To-do item:
Keeping every character in place, output all the data.
** Opening Records for the exercise block **
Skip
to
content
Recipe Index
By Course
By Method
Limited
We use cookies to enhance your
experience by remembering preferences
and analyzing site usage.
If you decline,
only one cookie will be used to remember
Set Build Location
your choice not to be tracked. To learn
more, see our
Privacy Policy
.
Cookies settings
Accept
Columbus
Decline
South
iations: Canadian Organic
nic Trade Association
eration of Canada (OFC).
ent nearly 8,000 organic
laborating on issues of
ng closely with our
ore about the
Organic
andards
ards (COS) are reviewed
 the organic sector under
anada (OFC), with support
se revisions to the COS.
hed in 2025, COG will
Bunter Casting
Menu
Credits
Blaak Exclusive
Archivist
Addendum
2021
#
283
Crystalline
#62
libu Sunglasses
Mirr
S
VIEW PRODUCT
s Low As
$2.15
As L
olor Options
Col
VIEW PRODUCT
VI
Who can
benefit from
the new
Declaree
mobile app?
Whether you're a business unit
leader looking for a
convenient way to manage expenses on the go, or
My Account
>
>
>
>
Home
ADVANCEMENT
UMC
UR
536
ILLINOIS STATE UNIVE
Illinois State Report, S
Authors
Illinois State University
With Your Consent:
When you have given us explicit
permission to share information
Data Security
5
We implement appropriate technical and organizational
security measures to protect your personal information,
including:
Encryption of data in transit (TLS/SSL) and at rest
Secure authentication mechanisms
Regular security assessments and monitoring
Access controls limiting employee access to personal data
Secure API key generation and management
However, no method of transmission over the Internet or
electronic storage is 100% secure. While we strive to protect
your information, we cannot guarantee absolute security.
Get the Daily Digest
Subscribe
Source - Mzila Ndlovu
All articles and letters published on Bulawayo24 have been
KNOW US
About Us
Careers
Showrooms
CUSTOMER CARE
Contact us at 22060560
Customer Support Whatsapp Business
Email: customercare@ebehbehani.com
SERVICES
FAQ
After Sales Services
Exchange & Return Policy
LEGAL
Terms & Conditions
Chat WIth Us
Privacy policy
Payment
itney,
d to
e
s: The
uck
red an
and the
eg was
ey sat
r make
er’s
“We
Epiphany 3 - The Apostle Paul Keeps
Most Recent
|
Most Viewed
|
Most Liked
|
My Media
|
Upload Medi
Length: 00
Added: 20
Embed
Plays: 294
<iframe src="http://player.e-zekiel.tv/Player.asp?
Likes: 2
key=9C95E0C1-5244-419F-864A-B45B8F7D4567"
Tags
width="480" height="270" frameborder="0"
** Closing Records for the exercise block **
Expected answer:
Skip
to
content
Recipe Index
By Course
By Method
Limited
We use cookies to enhance your
experience by remembering preferences
and analyzing site usage.
If you decline,
only one cookie will be used to remember
Set Build Location
your choice not to be tracked. To learn
more, see our
Privacy Policy
.
Cookies settings
Accept
Columbus
Decline
South
iations: Canadian Organic
nic Trade Association
eration of Canada (OFC).
ent nearly 8,000 organic
laborating on issues of
ng closely with our
ore about the
Organic
andards
ards (COS) are reviewed
 the organic sector under
anada (OFC), with support
se revisions to the COS.
hed in 2025, COG will
Bunter Casting
Menu
Credits
Blaak Exclusive
Archivist
Addendum
2021
#
283
Crystalline
#62
libu Sunglasses
Mirr
S
VIEW PRODUCT
s Low As
$2.15
As L
olor Options
Col
VIEW PRODUCT
VI
Who can
benefit from
the new
Declaree
mobile app?
Whether you're a business unit
leader looking for a
convenient way to manage expenses on the go, or
My Account
>
>
>
>
Home
ADVANCEMENT
UMC
UR
536
ILLINOIS STATE UNIVE
Illinois State Report, S
Authors
Illinois State University
With Your Consent:
When you have given us explicit
permission to share information
Data Security
5
We implement appropriate technical and organizational
security measures to protect your personal information,
including:
Encryption of data in transit (TLS/SSL) and at rest
Secure authentication mechanisms
Regular security assessments and monitoring
Access controls limiting employee access to personal data
Secure API key generation and management
However, no method of transmission over the Internet or
electronic storage is 100% secure. While we strive to protect
your information, we cannot guarantee absolute security.
Get the Daily Digest
Subscribe
Source - Mzila Ndlovu
All articles and letters published on Bulawayo24 have been
KNOW US
About Us
Careers
Showrooms
CUSTOMER CARE
Contact us at 22060560
Customer Support Whatsapp Business
Email: customercare@ebehbehani.com
SERVICES
FAQ
After Sales Services
Exchange & Return Policy
LEGAL
Terms & Conditions
Chat WIth Us
Privacy policy
Payment
itney,
d to
e
s: The
uck
red an
and the
eg was
ey sat
r make
er’s
“We
Epiphany 3 - The Apostle Paul Keeps
Most Recent
|
Most Viewed
|
Most Liked
|
My Media
|
Upload Medi
Length: 00
Added: 20
Embed
Plays: 294
<iframe src="http://player.e-zekiel.tv/Player.asp?
Likes: 2
key=9C95E0C1-5244-419F-864A-B45B8F7D4567"
Tags
width="480" height="270" frameborder="0"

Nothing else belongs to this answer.